§ PAGE EXTRACT:
────────
So, what can be done? First, despite the risks, mail balloting should be expanded. If decisions are made now to take that road, almost all states can spend the next six months getting the logistical ducks in a row to make this happen successfully. And, speaking practically, the seven states that are the most closely divided politically — the battleground states — seem well-positioned to prepare for an onslaught of mail ballots. Yet, as mentioned in the LawFare blog post, expanding mail balloting will be a big lift for most states. As I said, you can’t just flip a switch.
Second, states should spend time planning how to make in-person voting safe. For a variety of reasons, I’m predicting that millions of voters will still vote in person. Obviously, with personal distancing and concerns about transmitting the virus, it’s going to be harder to vote in the confined spaces that are most polling places. Still, there are many reasons why people will prefer — or need — to vote in person. Thus, state and local election officials will need to collaborate with public health professionals to create protocol that will make in-person voting as safe as possible — at least as safe as grocery shopping.
────────
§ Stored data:
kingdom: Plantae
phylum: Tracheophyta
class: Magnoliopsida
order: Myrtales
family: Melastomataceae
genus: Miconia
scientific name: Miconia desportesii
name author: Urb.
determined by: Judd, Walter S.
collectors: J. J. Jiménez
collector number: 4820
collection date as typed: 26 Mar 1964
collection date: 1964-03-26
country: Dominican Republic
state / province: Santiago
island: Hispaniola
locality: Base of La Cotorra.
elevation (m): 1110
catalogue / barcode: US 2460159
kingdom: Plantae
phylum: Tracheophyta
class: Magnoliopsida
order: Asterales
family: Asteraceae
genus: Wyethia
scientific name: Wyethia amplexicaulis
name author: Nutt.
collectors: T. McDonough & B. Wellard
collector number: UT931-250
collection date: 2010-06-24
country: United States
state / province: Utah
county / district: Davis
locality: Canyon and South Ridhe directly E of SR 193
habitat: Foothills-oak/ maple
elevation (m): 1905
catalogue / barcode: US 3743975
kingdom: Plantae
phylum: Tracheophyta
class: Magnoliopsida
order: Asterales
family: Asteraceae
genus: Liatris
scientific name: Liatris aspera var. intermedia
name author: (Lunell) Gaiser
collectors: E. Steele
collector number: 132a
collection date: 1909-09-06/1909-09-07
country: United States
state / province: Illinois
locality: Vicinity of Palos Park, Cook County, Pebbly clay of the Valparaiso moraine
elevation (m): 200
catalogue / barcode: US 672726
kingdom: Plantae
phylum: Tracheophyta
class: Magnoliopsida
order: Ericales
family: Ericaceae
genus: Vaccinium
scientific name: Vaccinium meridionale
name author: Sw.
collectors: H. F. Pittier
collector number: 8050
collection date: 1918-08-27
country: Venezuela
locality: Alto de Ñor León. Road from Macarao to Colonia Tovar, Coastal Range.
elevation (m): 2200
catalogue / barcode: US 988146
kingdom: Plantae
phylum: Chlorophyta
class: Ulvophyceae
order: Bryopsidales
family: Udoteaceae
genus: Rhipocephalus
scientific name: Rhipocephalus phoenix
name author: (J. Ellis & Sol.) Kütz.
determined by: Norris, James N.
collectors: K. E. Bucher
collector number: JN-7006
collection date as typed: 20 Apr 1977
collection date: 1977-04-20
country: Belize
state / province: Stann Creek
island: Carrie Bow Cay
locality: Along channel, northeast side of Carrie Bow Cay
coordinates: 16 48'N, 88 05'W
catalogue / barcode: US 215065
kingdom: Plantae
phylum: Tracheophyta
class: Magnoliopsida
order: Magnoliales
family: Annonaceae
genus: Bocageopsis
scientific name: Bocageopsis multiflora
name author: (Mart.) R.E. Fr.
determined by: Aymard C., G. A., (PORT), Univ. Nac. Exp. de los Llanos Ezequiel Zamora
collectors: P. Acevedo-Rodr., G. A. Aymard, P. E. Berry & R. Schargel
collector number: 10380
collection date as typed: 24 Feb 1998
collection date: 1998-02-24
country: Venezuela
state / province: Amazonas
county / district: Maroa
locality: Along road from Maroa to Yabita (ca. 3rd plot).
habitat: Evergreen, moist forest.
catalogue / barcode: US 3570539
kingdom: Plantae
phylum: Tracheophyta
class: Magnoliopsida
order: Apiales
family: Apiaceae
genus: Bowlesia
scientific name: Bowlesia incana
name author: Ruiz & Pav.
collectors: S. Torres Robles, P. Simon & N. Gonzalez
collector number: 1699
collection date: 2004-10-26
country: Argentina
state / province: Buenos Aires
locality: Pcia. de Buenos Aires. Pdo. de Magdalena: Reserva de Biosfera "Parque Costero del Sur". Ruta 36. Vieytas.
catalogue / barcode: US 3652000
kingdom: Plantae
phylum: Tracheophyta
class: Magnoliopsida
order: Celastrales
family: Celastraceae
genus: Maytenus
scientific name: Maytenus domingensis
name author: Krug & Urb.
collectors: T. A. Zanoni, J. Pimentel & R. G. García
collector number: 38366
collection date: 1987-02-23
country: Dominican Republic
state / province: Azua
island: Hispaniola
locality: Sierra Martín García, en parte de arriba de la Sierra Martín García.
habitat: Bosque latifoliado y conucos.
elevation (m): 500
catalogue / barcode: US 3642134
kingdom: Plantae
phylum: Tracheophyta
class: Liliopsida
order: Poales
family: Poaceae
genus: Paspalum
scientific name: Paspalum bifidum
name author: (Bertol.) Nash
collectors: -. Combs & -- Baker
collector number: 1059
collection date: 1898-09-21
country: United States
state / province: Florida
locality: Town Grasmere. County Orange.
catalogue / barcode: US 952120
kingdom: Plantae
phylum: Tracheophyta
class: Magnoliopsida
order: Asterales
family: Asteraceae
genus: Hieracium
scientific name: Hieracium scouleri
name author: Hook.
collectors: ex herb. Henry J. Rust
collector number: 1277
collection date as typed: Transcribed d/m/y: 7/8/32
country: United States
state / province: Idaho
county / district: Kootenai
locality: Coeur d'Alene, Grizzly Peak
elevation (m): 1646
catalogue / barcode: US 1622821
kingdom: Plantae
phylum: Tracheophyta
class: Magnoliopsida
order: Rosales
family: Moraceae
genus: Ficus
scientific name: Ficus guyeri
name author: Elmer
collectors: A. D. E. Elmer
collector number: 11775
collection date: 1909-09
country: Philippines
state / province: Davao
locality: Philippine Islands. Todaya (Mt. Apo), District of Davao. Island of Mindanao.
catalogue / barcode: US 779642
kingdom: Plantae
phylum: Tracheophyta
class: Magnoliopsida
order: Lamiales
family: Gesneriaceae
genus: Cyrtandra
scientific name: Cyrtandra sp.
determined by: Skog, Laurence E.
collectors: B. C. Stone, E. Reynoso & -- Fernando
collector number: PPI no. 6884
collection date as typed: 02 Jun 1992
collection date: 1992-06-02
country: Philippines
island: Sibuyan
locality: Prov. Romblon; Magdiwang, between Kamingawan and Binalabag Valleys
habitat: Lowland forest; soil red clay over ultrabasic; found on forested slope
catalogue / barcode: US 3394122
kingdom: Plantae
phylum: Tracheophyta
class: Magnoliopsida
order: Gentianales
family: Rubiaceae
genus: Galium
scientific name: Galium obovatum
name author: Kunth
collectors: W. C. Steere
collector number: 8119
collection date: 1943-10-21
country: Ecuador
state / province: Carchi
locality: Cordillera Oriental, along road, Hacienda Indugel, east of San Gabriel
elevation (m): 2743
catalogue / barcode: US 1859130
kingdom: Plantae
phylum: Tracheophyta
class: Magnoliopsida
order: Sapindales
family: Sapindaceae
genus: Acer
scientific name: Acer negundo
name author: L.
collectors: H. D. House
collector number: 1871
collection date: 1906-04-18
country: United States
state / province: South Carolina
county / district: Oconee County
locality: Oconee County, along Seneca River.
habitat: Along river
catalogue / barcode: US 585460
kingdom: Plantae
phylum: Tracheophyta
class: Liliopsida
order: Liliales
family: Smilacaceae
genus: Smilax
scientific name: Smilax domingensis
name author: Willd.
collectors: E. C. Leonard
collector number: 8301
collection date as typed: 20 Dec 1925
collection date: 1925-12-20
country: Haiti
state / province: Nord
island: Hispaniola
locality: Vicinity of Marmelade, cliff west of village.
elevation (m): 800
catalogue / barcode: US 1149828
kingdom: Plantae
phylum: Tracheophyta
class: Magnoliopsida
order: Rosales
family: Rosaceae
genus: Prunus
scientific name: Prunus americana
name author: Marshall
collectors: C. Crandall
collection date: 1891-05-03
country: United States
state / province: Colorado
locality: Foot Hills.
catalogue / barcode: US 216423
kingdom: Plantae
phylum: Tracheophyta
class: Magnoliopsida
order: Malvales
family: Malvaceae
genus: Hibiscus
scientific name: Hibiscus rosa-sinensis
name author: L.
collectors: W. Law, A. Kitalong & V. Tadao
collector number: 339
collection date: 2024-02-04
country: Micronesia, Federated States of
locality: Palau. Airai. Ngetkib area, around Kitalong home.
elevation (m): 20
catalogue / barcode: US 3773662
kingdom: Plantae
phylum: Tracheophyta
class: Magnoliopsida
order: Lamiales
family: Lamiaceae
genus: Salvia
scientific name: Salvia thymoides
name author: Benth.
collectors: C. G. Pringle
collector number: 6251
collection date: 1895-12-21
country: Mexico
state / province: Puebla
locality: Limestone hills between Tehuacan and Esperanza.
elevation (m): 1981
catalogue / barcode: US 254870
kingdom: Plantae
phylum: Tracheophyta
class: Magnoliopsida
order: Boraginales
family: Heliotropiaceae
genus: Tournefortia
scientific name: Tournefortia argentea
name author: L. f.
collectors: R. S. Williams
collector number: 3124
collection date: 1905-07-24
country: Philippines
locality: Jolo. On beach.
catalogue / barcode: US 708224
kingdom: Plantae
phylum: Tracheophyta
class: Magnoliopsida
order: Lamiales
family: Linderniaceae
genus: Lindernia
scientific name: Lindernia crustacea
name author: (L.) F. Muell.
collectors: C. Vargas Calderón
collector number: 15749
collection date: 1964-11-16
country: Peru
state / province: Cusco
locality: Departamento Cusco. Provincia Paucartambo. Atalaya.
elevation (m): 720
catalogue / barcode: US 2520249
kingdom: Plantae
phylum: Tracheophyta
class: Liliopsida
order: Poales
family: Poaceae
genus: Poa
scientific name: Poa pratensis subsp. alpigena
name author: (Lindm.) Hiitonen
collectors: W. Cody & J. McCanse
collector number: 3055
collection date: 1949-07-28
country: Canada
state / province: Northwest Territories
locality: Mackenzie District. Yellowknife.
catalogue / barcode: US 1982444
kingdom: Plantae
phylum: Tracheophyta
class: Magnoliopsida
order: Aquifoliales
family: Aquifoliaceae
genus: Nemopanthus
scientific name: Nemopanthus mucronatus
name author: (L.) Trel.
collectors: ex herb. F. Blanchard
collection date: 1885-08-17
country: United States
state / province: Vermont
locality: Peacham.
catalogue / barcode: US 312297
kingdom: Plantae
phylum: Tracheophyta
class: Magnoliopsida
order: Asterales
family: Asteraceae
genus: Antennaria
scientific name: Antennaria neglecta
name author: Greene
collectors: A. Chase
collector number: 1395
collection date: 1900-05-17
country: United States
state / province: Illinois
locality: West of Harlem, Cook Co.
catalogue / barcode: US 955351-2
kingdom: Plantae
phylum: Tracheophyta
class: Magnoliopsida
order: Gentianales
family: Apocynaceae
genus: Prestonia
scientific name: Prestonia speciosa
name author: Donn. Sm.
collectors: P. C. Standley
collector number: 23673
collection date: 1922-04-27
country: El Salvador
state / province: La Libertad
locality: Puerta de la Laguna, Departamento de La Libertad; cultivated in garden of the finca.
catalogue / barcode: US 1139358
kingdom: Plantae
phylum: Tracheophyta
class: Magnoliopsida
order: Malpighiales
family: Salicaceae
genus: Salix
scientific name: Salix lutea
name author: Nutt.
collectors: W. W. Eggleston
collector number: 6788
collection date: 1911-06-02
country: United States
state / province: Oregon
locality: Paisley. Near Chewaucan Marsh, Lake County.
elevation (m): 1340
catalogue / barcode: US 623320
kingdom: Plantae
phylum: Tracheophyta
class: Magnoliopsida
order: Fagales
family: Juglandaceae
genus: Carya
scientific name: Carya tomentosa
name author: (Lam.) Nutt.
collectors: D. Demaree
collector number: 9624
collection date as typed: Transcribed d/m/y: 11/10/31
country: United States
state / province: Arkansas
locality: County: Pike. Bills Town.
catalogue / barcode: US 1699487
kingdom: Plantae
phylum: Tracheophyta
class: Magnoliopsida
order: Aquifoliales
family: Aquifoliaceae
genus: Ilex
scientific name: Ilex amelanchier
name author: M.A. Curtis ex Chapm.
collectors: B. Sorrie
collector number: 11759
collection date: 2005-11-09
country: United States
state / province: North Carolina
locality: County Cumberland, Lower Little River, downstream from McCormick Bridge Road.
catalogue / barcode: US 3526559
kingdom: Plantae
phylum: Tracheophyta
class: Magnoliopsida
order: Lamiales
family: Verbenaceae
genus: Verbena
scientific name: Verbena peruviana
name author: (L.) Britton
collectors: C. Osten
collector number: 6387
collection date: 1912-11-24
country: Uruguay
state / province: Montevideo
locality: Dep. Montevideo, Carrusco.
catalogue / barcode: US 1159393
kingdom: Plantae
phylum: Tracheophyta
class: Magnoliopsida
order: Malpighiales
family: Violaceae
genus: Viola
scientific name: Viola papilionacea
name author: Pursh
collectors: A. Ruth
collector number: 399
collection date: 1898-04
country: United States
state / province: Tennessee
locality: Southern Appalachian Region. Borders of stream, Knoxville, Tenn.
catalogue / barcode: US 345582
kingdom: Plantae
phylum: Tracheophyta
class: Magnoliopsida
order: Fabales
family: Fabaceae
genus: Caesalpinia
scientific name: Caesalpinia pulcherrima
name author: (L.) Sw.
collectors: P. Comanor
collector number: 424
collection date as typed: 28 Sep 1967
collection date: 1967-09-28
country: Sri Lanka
────────
§ EXERCISE OBJECTIVE:
Which numbers does the voting passage mention, and what does each one count? The stored data can be left aside.

§ ANSWER TO THIS TASK:
- Six: the months almost all states can spend preparing the logistics for expanded mail balloting.
- Seven: the most closely divided states politically, the battleground states.
- Millions: the voters predicted to still vote in person.